İstanbul’un Beyoğlu'nda önceki gün Onur Yürüyüşü yapmak isteyenlere izin vermeyen polisler, yürüyüşe katılmak isteyenlere karşı biber gazı ve plastik mermi kullandı. Beyoğlu Kaymakamlığı, Taksim’de yapılacağı açıklanan Onur Yürüyüşü etkinliğinin yasaklandığını duyurulmasının ardından LGBT+'lar Taksim’de toplanarak yasağı protesto etti.
İstanbul Valiliği, protestoculara müdahale etmesi için bölgeye çok sayıda çevik kuvvet ve polis ekibi gönderdi. Olaylara çok sert müdahalede bulunan polisler 46 kişiyi gözaltına aldı. Yürüyüşçülere polisin attığı ses bombasına "Çocuk uyuyor" diyerek tepki gösteren vatandaşa polis tarafından ağza alınmayacak hakaretler edildi. Neye uğradığını şaşıran vatandaş, daha sonra polis tarafından gözaltına alındı.

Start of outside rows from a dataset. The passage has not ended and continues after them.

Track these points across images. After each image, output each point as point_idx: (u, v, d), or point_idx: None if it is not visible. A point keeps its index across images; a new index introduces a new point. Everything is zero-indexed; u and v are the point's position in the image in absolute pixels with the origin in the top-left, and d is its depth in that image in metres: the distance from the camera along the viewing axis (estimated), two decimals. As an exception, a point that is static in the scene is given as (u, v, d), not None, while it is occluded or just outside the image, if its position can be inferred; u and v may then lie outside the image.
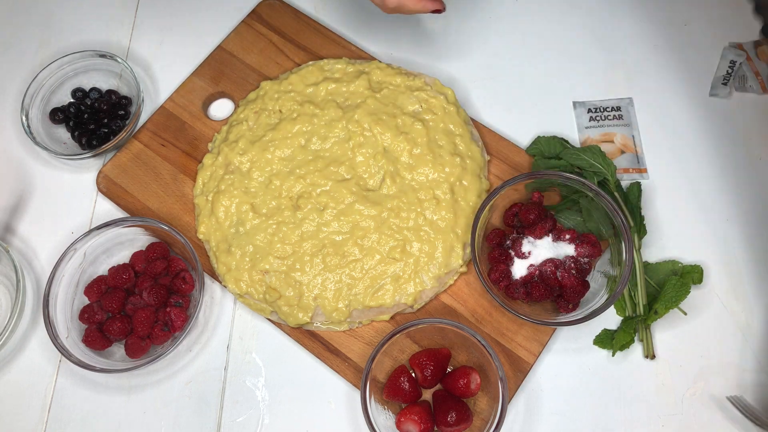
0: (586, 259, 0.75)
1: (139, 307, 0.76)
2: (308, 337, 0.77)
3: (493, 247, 0.77)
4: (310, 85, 0.85)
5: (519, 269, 0.75)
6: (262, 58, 0.91)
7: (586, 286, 0.74)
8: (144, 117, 0.88)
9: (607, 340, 0.75)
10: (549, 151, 0.82)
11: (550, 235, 0.76)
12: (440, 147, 0.81)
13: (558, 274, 0.74)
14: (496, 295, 0.73)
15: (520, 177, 0.76)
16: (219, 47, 0.91)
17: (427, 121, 0.82)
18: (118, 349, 0.77)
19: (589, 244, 0.75)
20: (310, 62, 0.89)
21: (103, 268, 0.80)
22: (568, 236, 0.75)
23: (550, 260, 0.74)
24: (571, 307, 0.74)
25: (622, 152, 0.85)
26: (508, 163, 0.84)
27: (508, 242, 0.77)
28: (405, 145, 0.81)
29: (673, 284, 0.74)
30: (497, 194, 0.75)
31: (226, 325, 0.79)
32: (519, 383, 0.74)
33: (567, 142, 0.83)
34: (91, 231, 0.78)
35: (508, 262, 0.76)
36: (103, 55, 0.88)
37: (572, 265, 0.74)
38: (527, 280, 0.75)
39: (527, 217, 0.76)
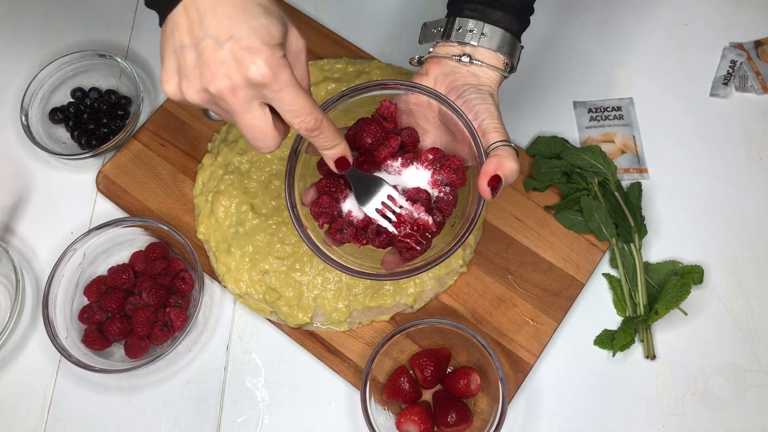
0: (446, 190, 0.61)
1: (138, 308, 0.76)
2: (308, 338, 0.77)
3: (325, 175, 0.62)
4: (310, 85, 0.85)
5: (352, 205, 0.62)
6: (262, 58, 0.90)
7: (439, 225, 0.60)
8: (144, 117, 0.88)
9: (608, 341, 0.75)
10: (549, 151, 0.82)
11: (399, 159, 0.61)
12: (440, 147, 0.81)
13: (402, 208, 0.59)
14: (309, 236, 0.59)
15: (351, 89, 0.61)
16: (219, 47, 0.91)
17: (427, 121, 0.82)
18: (118, 350, 0.77)
19: (450, 170, 0.61)
20: (310, 62, 0.88)
21: (102, 268, 0.80)
22: (424, 161, 0.61)
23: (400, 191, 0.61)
24: (417, 249, 0.59)
25: (623, 152, 0.85)
26: (508, 163, 0.84)
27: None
28: (405, 145, 0.81)
29: (673, 284, 0.74)
30: (327, 109, 0.60)
31: (225, 326, 0.79)
32: (519, 383, 0.74)
33: (567, 142, 0.83)
34: (90, 231, 0.78)
35: (339, 195, 0.62)
36: (102, 55, 0.88)
37: (423, 196, 0.60)
38: (366, 221, 0.61)
39: (363, 141, 0.61)
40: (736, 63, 0.88)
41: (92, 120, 0.87)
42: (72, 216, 0.84)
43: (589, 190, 0.80)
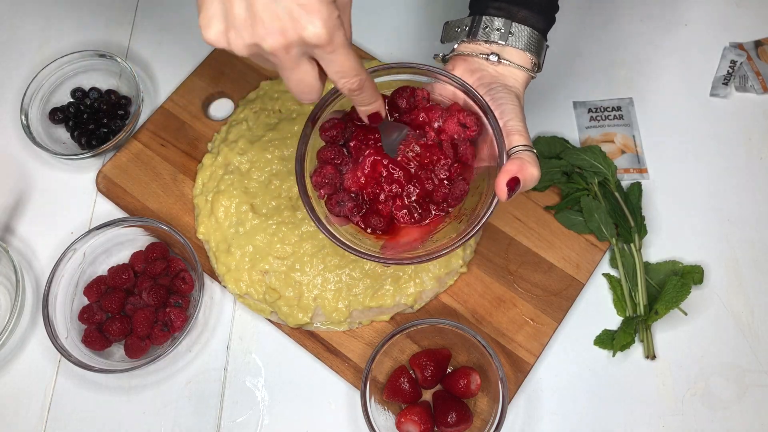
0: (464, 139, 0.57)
1: (138, 308, 0.76)
2: (308, 338, 0.77)
3: (328, 143, 0.60)
4: (310, 85, 0.85)
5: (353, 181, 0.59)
6: (262, 58, 0.91)
7: (462, 189, 0.58)
8: (144, 117, 0.88)
9: (608, 341, 0.75)
10: (549, 151, 0.82)
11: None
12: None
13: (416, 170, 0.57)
14: (312, 206, 0.57)
15: (382, 66, 0.60)
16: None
17: (427, 121, 0.82)
18: (118, 350, 0.77)
19: (472, 117, 0.58)
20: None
21: (102, 269, 0.80)
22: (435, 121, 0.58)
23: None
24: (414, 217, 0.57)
25: (623, 152, 0.85)
26: (508, 163, 0.84)
27: (346, 136, 0.60)
28: (405, 145, 0.80)
29: (673, 284, 0.74)
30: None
31: (225, 326, 0.79)
32: (519, 383, 0.74)
33: (567, 142, 0.83)
34: (90, 231, 0.78)
35: (343, 166, 0.59)
36: (102, 55, 0.88)
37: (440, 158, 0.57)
38: (369, 195, 0.59)
39: (398, 104, 0.59)
40: (736, 63, 0.88)
41: (92, 120, 0.87)
42: (72, 216, 0.84)
43: (589, 190, 0.80)
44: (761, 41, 0.90)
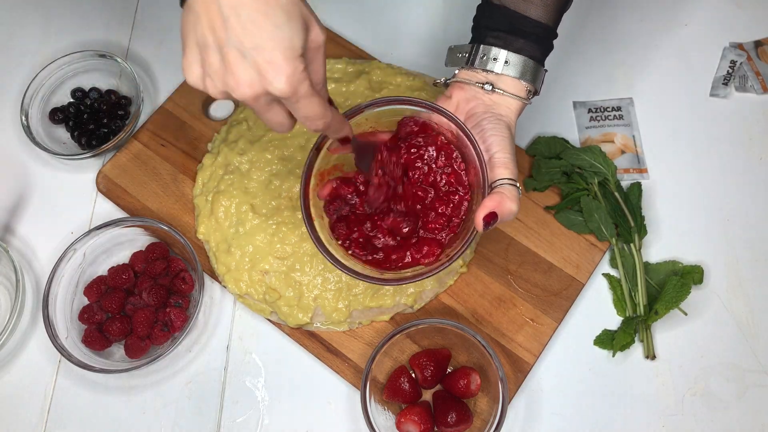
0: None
1: (138, 308, 0.76)
2: (308, 338, 0.77)
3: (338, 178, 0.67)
4: (310, 85, 0.85)
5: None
6: (262, 58, 0.90)
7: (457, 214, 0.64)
8: (144, 117, 0.88)
9: (608, 341, 0.75)
10: (549, 151, 0.82)
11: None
12: (440, 147, 0.81)
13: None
14: (319, 235, 0.62)
15: (381, 100, 0.64)
16: (219, 47, 0.91)
17: (427, 121, 0.82)
18: (118, 350, 0.77)
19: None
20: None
21: (102, 269, 0.80)
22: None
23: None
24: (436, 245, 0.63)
25: (623, 152, 0.85)
26: (508, 163, 0.84)
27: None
28: (405, 145, 0.81)
29: (673, 284, 0.74)
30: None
31: (225, 326, 0.79)
32: (519, 383, 0.74)
33: (567, 142, 0.83)
34: (90, 231, 0.78)
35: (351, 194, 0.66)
36: (103, 55, 0.88)
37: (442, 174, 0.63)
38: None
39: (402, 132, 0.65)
40: (736, 63, 0.88)
41: (92, 120, 0.87)
42: (72, 216, 0.84)
43: (589, 190, 0.80)
44: (761, 41, 0.90)
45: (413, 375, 0.73)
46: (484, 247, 0.80)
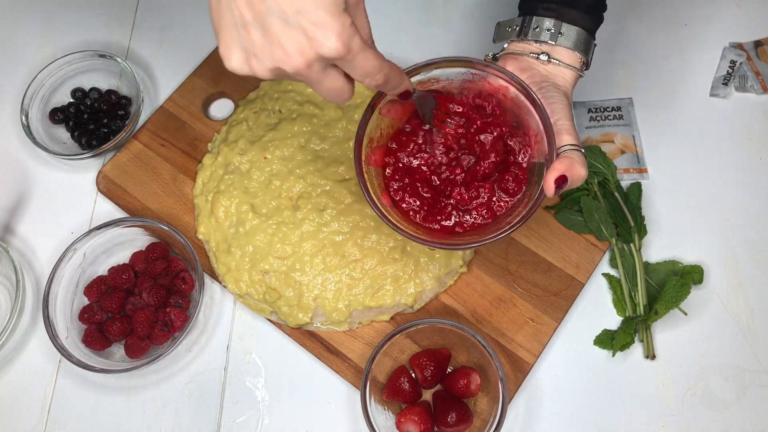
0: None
1: (138, 308, 0.76)
2: (308, 338, 0.77)
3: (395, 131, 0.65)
4: (310, 85, 0.85)
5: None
6: (262, 58, 0.91)
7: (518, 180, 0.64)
8: (144, 117, 0.88)
9: (608, 341, 0.75)
10: (549, 151, 0.82)
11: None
12: (440, 147, 0.81)
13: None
14: (379, 203, 0.61)
15: (440, 59, 0.63)
16: (219, 47, 0.91)
17: (427, 121, 0.82)
18: (118, 350, 0.77)
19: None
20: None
21: (102, 269, 0.80)
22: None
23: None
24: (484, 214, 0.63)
25: (623, 152, 0.85)
26: (508, 163, 0.84)
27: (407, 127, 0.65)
28: (405, 145, 0.81)
29: (673, 284, 0.74)
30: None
31: (225, 326, 0.79)
32: (519, 383, 0.74)
33: (567, 142, 0.83)
34: (90, 231, 0.78)
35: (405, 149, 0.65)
36: (103, 55, 0.88)
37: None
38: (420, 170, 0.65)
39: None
40: (735, 63, 0.88)
41: (92, 120, 0.87)
42: (72, 216, 0.84)
43: (589, 190, 0.80)
44: (761, 41, 0.90)
45: (413, 375, 0.73)
46: (484, 247, 0.80)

Hızını alamayan ekipler, kafede oturanları da yaka paça gözaltına aldı. İşletmeciye işlem yapma tehdidinde bulunuldu. Bir polisin sosyal medya hesabından "Cinsel özürlü insanların yasak yürüyüşüne müdahale ediyoruz" paylaşımı yapmasına sert tepki gösteren CHP Mersin Milletvekili Alpay Antmen, Twitter hesabından "Kim bu nefret suçu işleyen ve vatandaşı hedef gösteren polis?" diye sordu.
"Gözü dönmüş birine silah verilmesi halka tehdittir" diye tepki gösterdi. Olayları ‘zorbalık’ olarak nitelendiren Cumhuriyet Halk Partisi (CHP) "Türkiye bu zorbalığı hak etmiyor. Kendi yaşam tarzlarının dışında hiç kimseye saygı duymayan, görevinin başındaki gazetecilere, farklı kimliklere bu zulmü reva gören zihniyeti kınıyoruz" açıklaması yapıldı. Dört içişleri bakan yardımcısı ise açıklamaya cevap verdi.
Mehmet Ersoy "İzinsiz gösteri sırasında polise direnenleri gözaltına almak zorbalık değildir" ifadesini kullandı. İsmet Çataklı ise "Asıl biz vatandaşın huzur ve güvenliği için çalışan polisimize ‘zorba’ diyen zihniyeti şiddetle kınıyoruz" paylaşımını yaptı. Tayyip Sabri Erdil de "Emniyet teşkilatının hedef gösterilmesini de kınıyoruz" dedi. Muhterem İnce ise “Polisimizi zorbalıkla itham eden bu hukuk dışı zihniyeti kınıyoruz" ifadesini kullandı.
"TEPKİ VERİLMESEYDİ ORADAN CESEDİM ÇIKARDI"
Bölgede çekim yapan AFP muhabiri Bülent Kılıç da polisin insanlık dışı müdahalesiyle gözaltına alınanlar arasındaydı. Yürüyüşü takip ettiği sırada etrafını saran polisler tarafından yere yatırılan Kılıç’a ters kelepçe takıldı. Kendi kamerasıyla şiddete uğrayan Kılıç’ın boynuna polislerden biri diziyle bastırarak nefes almasını engelledi.
Amerika’da yaşanan George Floyd cinayetini anımsatan görüntüler çok büyük tepkiyle karşılandı. Daha sonra serbest bırakılan Kılıç, Twitter hesabından şu açıklamayı yaptı: "Canıma kast edilmeye çalışıldı, nefesim kesilmek istendi, bana bunu yapandan, Anayasa Mahkemesi, Avrupa İnsan Hakları, her ne ise, bu Dünya’da hangi mahkemeyse hesap soracağım. Metin Göktepe’yi Eyüp spor salonunda öldüren kötülük bugün boynuma bastırıp beni nefessiz bırakmak istedi ama başaramadılar. Sağ olsun halk gazetecisine sahip çıktı."
Kılıç, ANKA’ya yaptığı açıklamada ise "Orada bir gazeteci öldürülmeye çalışıldı. Orada o insanlar tepki vermese benim oradan cesedim çıkardı" ifadelerini kullandı.